This Week in Sapulpa History: Freezing temperatures did not stop the fun

Rachel Whitney,
Curator, Sapulpa Historical Museum

This week in 1940, the Sapulpa area had temperatures ranging from -4 to 34 degrees. Just weeks prior, snow accumulated in the area, in a snowstorm. “Oklahoma’s dry soil began to absorb the moisture from a six to 18-inch snow covering today as temperatures mounted above freezing for the first time in more than a week.”

“Waynoka had seven degrees above zero. Tulsa had eight above, McAlester 13, Ardmore 10, and Oklahoma City 18…The record cold wave that sent the Oklahoma mercury as low as minus 11 degrees centered over Indiana, Michigan, and Ohio today.” The newspaper ran an eerie image of Chicago covered in ice. “Sub-zero temperatures no aid to firefighters,” as the crew ran to the scene of a potential fire, but could not get past the solid ice of vehicles in front of the building.

Ice Storm in Chicago, Sapulpa Herald, January 24, 1940

The cold front kept coming. “Oklahoma’s second storm within a week brought snow, high winds and near-zero temperatures.” In Sapulpa, it was announced that these were the coldest days in a near decade, since 1933.

Another Week of the Cold Stuff, Sapulpa Herald, January 18, 1940

“An interesting table of temperatures since 1928 compiled at the Herald office shows zero weather in January of 1928 and February of 1929. In 1930, the mercury dropped to 13 below for an amazing cold siege. Snow and sleet remained on the ground for three weeks.

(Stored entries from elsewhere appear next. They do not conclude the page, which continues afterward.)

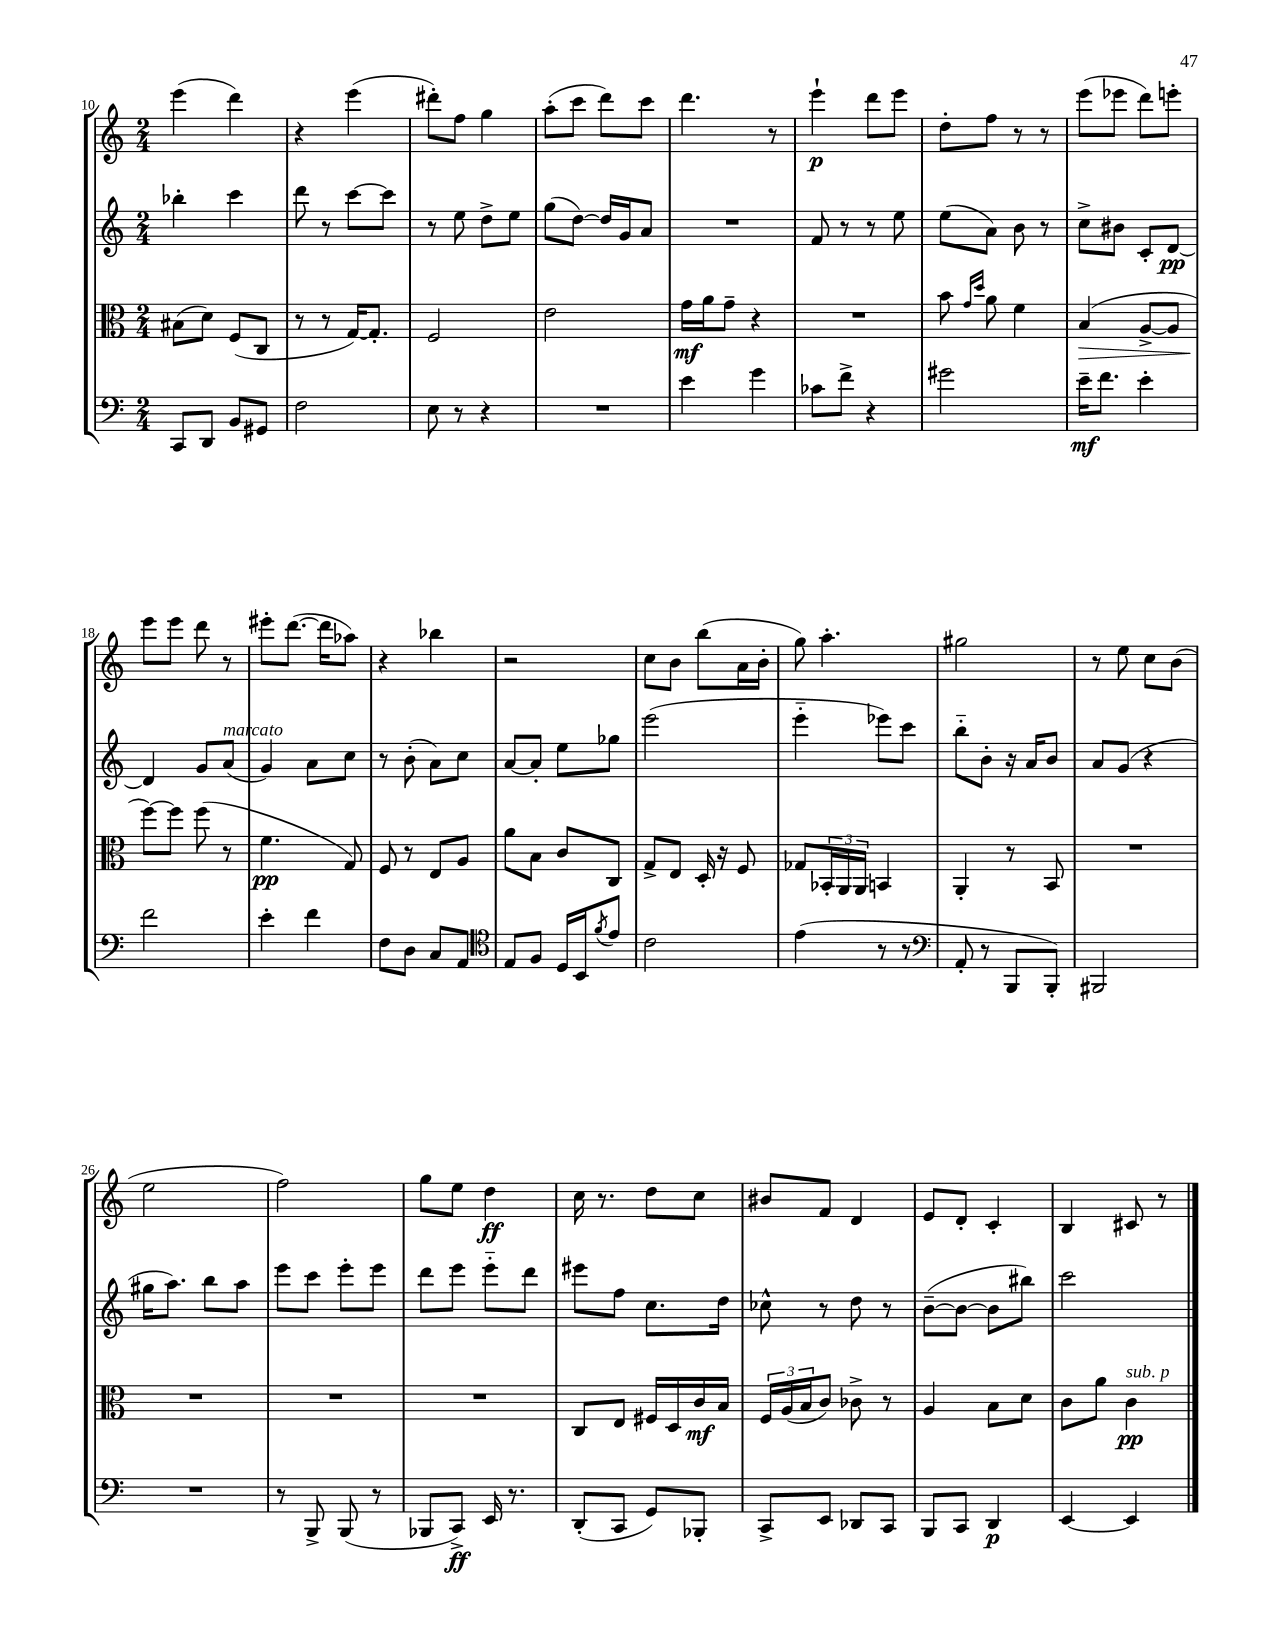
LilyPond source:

<<
\new StaffGroup <<
\new Staff = "s0" {
    \clef treble \key c \major \numericTimeSignature \time 2/4
    e'''4( d'''4) |
    r4 e'''4( |
    dis'''8-.) f''8 g''4 |
    a''8-.( c'''8 d'''8) c'''8 |
    d'''4. r8 |
    e'''4-!\p d'''8 e'''8 |
    d''8-. f''8 r8 r8 |
    e'''8( ees'''8 d'''8) e'''8-. |
    e'''8 e'''8 d'''8 r8 |
    eis'''8-. d'''8.~( d'''16 aes''8) |
    r4 bes''4 |
    r2 |
    c''8 b'8 b''8( a'16 b'16-. |
    g''8) a''4.-. |
    gis''2 |
    r8 e''8 c''8 b'8( |
    e''2 |
    f''2) |
    g''8 e''8 d''4\ff |
    c''16 r8. d''8 c''8 |
    bis'8 f'8 d'4 |
    e'8 d'8-. c'4-. |
    b4 cis'8 r8 \bar "|." |
}
\new Staff = "s1" {
    \clef treble \key c \major \numericTimeSignature \time 2/4
    bes''4-. c'''4 |
    d'''8 r8 c'''8~ c'''8 |
    r8 e''8 d''8-> e''8 |
    g''8( d''8~) d''16 g'16 a'8 |
    R2 |
    f'8 r8 r8 e''8 |
    e''8( a'8) b'8 r8 |
    c''8-> bis'8 c'8-. d'8~\pp |
    d'4 g'8 a'8^\markup { \italic "marcato" }( |
    g'4) a'8 c''8 |
    r8 b'8-.( a'8) c''8 |
    a'8~ a'8-. e''8 ges''8 |
    e'''2( |
    e'''4-_ ees'''8) c'''8 |
    b''8-_ b'8-. r16 a'16 b'8 |
    a'8 g'8( r4 |
    gis''16 a''8.) b''8 a''8 |
    e'''8 c'''8 e'''8-. e'''8 |
    d'''8 e'''8 e'''8-_ d'''8 |
    eis'''8 f''8 c''8. d''16 |
    ces''8-^ r8 d''8 r8 |
    b'8~--( b'8~ b'8 bis''8) |
    c'''2 \bar "|." |
}
\new Staff = "s2" {
    \clef alto \key c \major \numericTimeSignature \time 2/4
    bis8( d'8) f8( c8 |
    r8 r8 g16~) g8.-. |
    f2 |
    e'2 |
    g'16\mf a'16 g'8-- r4 |
    R2 |
    b'8 \grace { g'16 d''16 } a'8 f'4 |
    b4\>( a8~-> a8 |
    f''8~\!) f''8 f''8( r8 |
    f'4.\pp g8) |
    f8 r8 e8 a8 |
    a'8 b8 c'8 c8 |
    g8-> e8 d16-. r16 f8 |
    ges8 \tuplet 3/2 { bes,16-. a,16 a,16 } b,4 |
    a,4-. r8 b,8 |
    R2 |
    R2 |
    R2 |
    R2 |
    c8 e8 fis16 d16 c'16\mf b16 |
    \tuplet 3/2 { f16 a16( b16 } c'8) ces'8-> r8 |
    a4 b8 d'8 |
    c'8 a'8 c'4\pp^\markup { \italic "sub. p" } \bar "|." |
}
\new Staff = "s3" {
    \clef bass \key c \major \numericTimeSignature \time 2/4
    c,8 d,8 b,8 gis,8 |
    f2 |
    e8 r8 r4 |
    R2 |
    e'4 g'4 |
    ces'8 f'8-> r4 |
    gis'2 |
    e'16--\mf f'8. e'4-. |
    f'2 |
    e'4-. f'4 |
    f8 d8 c8 a,8 |
    \clef tenor e8 f8 d16 b,16 \acciaccatura { f'8 } e'8 |
    c'2 |
    e'4( r8 r8 |
    \clef bass a,8-. r8 b,,8 b,,8-.) |
    bis,,2 |
    R2 |
    r8 b,,8-> b,,8( r8 |
    bes,,8 c,8->\ff) e,16 r8. |
    d,8-.( c,8 g,8) bes,,8-. |
    c,8-> e,8 des,8 c,8 |
    b,,8 c,8 d,4\p |
    e,4~ e,4 \bar "|." |
}
>>
>>
\layout { \context { \Score currentBarNumber = #10 } }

Low marks are recorded for the following years back:

Near Zero Temperature, Sapulpa Herald, January 23, 1940

“December 14, 1931: 22 above; December 12, 1932: 10 above; February 8, 1933: 4 below; January 30, 1934: 12 above; January 21, 1935: zero; January 8, 1936: 1 above; January 23, 1937: 8 above; January 21, 1938: 8 above; February 8, 1939: 8 above; January 18, 1940: 4 below.”

The City Water Department had some issues to handle. “The City Water Department had received 13 trouble calls during the cold spell for frozen lines and burst pipes. Children at the Liberty School who had brought their lunches today, ate them without an accompanying drink of water. The water lines were frozen and there was none at the school throughout the day. School dismissed at 2:15, earlier than usual.”

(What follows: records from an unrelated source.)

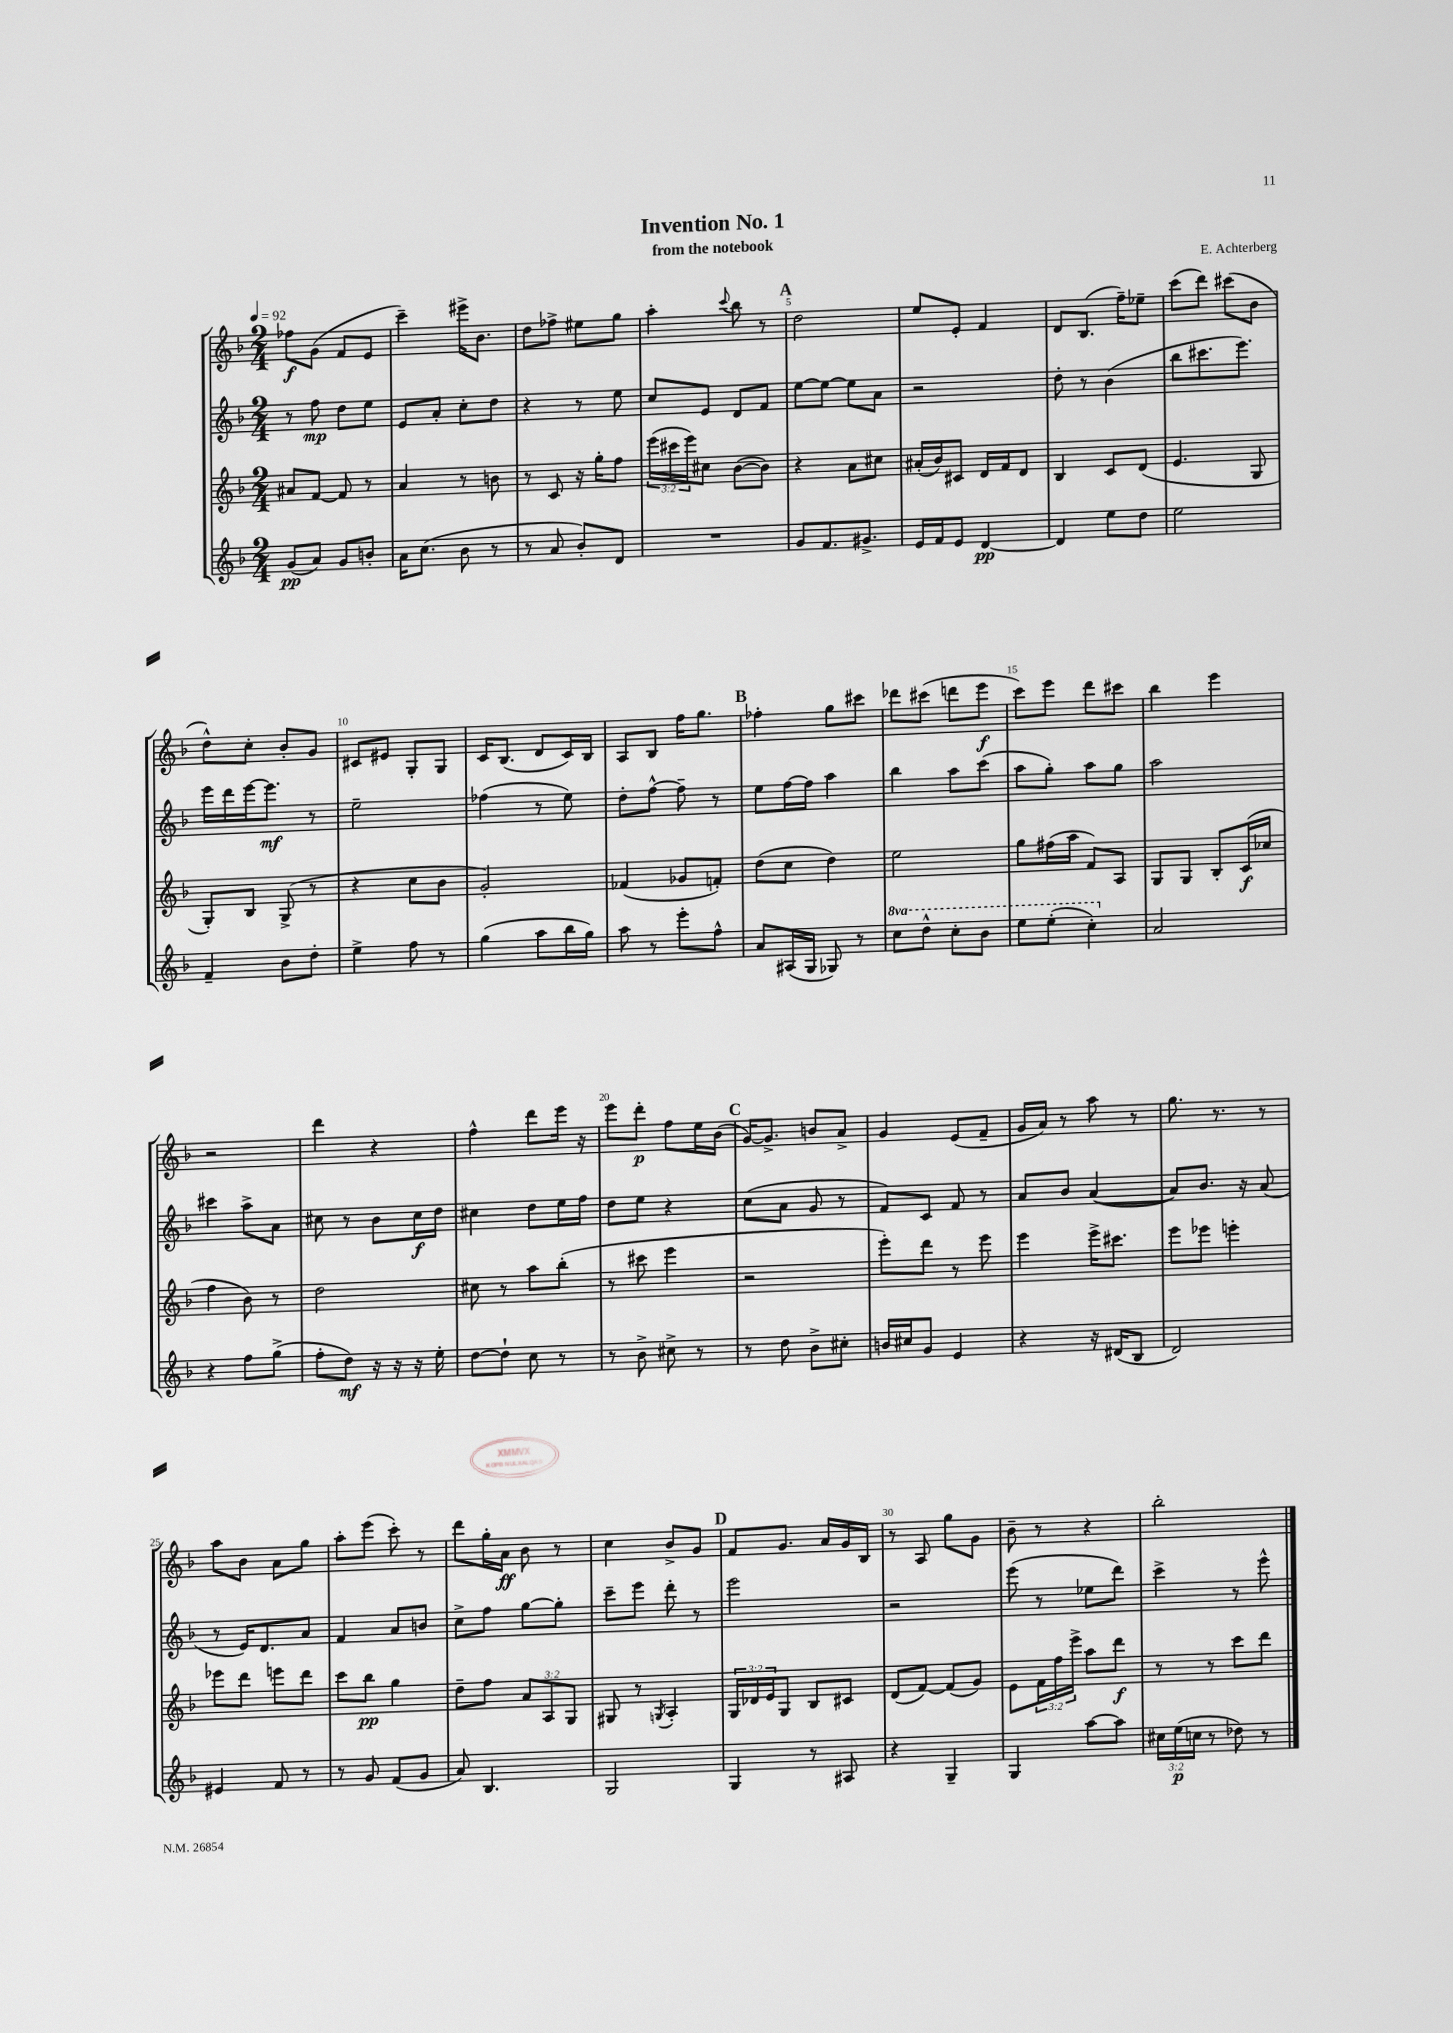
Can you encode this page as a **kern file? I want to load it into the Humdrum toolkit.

**kern	**kern	**kern	**kern
*staff4	*staff3	*staff2	*staff1
*clefG2	*clefG2	*clefG2	*clefG2
*k[b-]	*k[b-]	*k[b-]	*k[b-]
*M2/4	*M2/4	*M2/4	*M2/4
*MM92	*MM92	*MM92	*MM92
(8g	8a#	8r	8ff-
8a)	[8f	8ff	(8g
8g	8f]	8dd	8f
8b'	8r	8ee	8e
=	=	=	=
16a	4a	8e	4ccc~)
(8.cc	.	.	.
.	.	8a'	.
8b-	8r	8cc'	16eee#^
.	.	.	8.b-
8r	8b	8dd	.
=	=	=	=
8r	8r	4r	8dd
8a	8c	.	8ff-^
8b-')	16r	8r	8ee#
.	16gg'	.	.
8d	8ff	8ee	8gg
=	=	=	=
2r	(24eee	8cc	4aa'
.	24ccc#	.	.
.	24eee)	.	.
.	8cc#	8e	.
.	.	.	8qqccc
.	([8b-	8d	8bb-
.	8b-])	8f	8r
=	=	=	=
8g	4r	[8ee	2dd
8.f	.	8ee_	.
.	8a	8ee]	.
8.g#^	.	.	.
.	8cc#	8a	.
=	=	=	=
16e	(16a#'	2r	8ee
16f	16b-)	.	.
8e	8c#	.	8e'
[4d	16d	.	4f
.	16f	.	.
.	8d	.	.
=	=	=	=
4d]	4B-	8dd'	8d
.	.	8r	(8.B-
8ee	8c	(4b-	.
.	.	.	16ff~)
8dd	(8d	.	8ee-~
=	=	=	=
2ee	4.e	8bb-	(8ccc
.	.	8.ccc#	8ddd)
.	.	.	(8ccc#
.	.	8.eee)	.
.	8G	.	8b-
=	=	=	=
4f~	8G')	16eee	8dd^^)
.	.	16ddd	.
.	8B-	[16eee	8cc'
.	.	8.eee]	.
8b-	(8G^	.	8b-'
8dd'	8r	8r	8g
=	=	=	=
4ee^	4r	2ee~	8c#
.	.	.	8e#
8ff	8cc	.	8G'
8r	8b-	.	8G
=	=	=	=
(4gg	2g')	(4ff-	16c
.	.	.	(8.B-
8aa	.	8r	8d
16bb-	.	8ee)	16c)
16gg)	.	.	16B-
=	=	=	=
8aa	(4f-	8dd'	8A
8r	.	[8ff^^	8B-
8eee'	8g-	8ff~]	16ff
.	.	.	8.gg
8ff^^	8f')	8r	.
=	=	=	=
8a	(8dd	8ee	4ff-'
(16A#	8cc	[16ff	.
16G	.	16ff]	.
8G-)	4dd)	4aa	8gg
8r	.	.	8ccc#
=	=	=	=
8ccc	2ee	4bb-	8ddd-
8ddd^^	.	.	(8ccc#
8ccc'	.	8aa	8ddd
8bb-	.	(8ccc	8eee
=	=	=	=
8eee	8gg	8aa	8ccc)
(8eee'	(16ff#	8gg')	8eee
.	16aa	.	.
4ccc')	8f)	8aa	8ddd
.	8A	8gg	8ccc#
=	=	=	=
2a	8G	2aa	4bb-
.	8G	.	.
.	8B-'	.	4eee
.	(16c	.	.
.	16cc-	.	.
=	=	=	=
4r	4ff	4ccc#	2r
8ff	8b-)	8aa^	.
(8gg^	8r	8a	.
=	=	=	=
8ff'	2dd	8cc#	4ddd
8dd)	.	8r	.
16r	.	8b-	4r
16r	.	.	.
16r	.	16cc#	.
16ee'	.	16dd	.
=	=	=	=
[8dd	8cc#	4cc#	4ff^^
8dd`]	8r	.	.
8cc	8aa	8dd	8ddd
8r	(8bb-'	16ee	16eee
.	.	16ff	16r
=	=	=	=
8r	8r	8dd	8eee
8b-^	8ccc#	8ee	8ddd'
8cc#^	4eee	4r	8ff
8r	.	.	16ee
.	.	.	(16b-
=	=	=	=
8r	2r	(8cc	[16g)
.	.	.	8.g^]
8dd	.	8a	.
8b-^	.	8g	8b
8cc#'	.	8r	8a^
=	=	=	=
16b	8eee')	8f)	4g
16cc#	.	.	.
8g	8ddd	8c	.
4e	8r	8f	(8e
.	8eee	8r	8f~
=	=	=	=
4r	4eee	8a	16g
.	.	.	16a)
.	.	8b-	8r
16r	16eee^	([4a	8aa
(16d#	8.ccc#	.	.
8B-	.	.	8r
=	=	=	=
2d)	8eee	8a])	8.gg
.	8eee-	8.b-	.
.	.	.	8.r
.	4eee'	.	.
.	.	16r	.
.	.	(8a	8r
=	=	=	=
4e#	8eee-	8r	8aa
.	8ddd	16e)	8b-
.	.	8.d	.
8f	8eee	.	8a
8r	8ddd	8a	8gg
=	=	=	=
8r	8ccc	4f	8aa'
8g	8bb-	.	(8eee
(8f	4gg	8a	8ccc')
8g	.	8b	8r
=	=	=	=
8a)	8dd~	8cc^	8ddd
4.B-	8ff	8ff	16gg'
.	.	.	16a
.	12a	[8gg	8b-
.	12A	.	.
.	.	8gg']	8r
.	12G	.	.
=	=	=	=
2G	8G#	8ccc~	4cc
.	8r	8eee	.
.	8qG	.	.
.	4A'	8ddd'	8b-^
.	.	8r	8g
=	=	=	=
4G	24G	2eee	8f
.	24d-	.	.
.	24e	.	.
.	8G	.	8.g
8r	8B-	.	.
.	.	.	16a
8A#	8c#	.	16g
.	.	.	16B-
=	=	=	=
4r	(8d	2r	8r
.	[8f)	.	8A
4G~	(8f]	.	8gg
.	8g)	.	8g
=	=	=	=
4G	8e	(8eee	8b-~
.	24f	8r	8r
.	24ff	.	.
.	24eee^	.	.
[8aa	8aa	8ee-	4r
8aa]	8ddd	8ddd)	.
=	=	=	=
24cc#	8r	4ccc^	2bb-'
(24ee	.	.	.
24cc	.	.	.
8r	8r	.	.
8dd-)	8ccc	8r	.
8r	8ddd	8eee^^	.
==	==	==	==
*-	*-	*-	*-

Families, children, and groups used the cold temperatures to their advantage, though. With temperatures at 10 degrees, “ice skaters here were taking advantage of the ice at Pretty Water. Many skating parties were held there over the week due to below freezing temperatures.” It was said that it had been several years since it was cold enough to freeze Pretty Water for such large groups to skate on.

Cold Temps, Sapulpa Herald, January 24, 1940

Listed in the “Society” column, a column that often shares dinner parties, club get-togethers, and family reunions, shared a regular meeting, too, had a little fun. “The Petite Debutantes met in the home of Miss Elaine Young for a business and social meeting.

“Refreshments were served by the hostess and were served by the hostess assisted by her mother and her sister, Miss Dorothy Young, after the business session and later the entire group went ice skating at Pretty Water Lake.

“The following members were present: Miss Betty Jo Hermes, Miss An Ellinghausen, Miss Jennie May, Miss Claudeen Humes, Miss Mary Routsong, Miss Frances Lea Mayes, Miss Joan Waite, Miss Patsy Potter, Miss Barbara Berry, and Miss Patricia Wilson.”

And even with such low temperatures, Sapulpans used this time to have a little fun.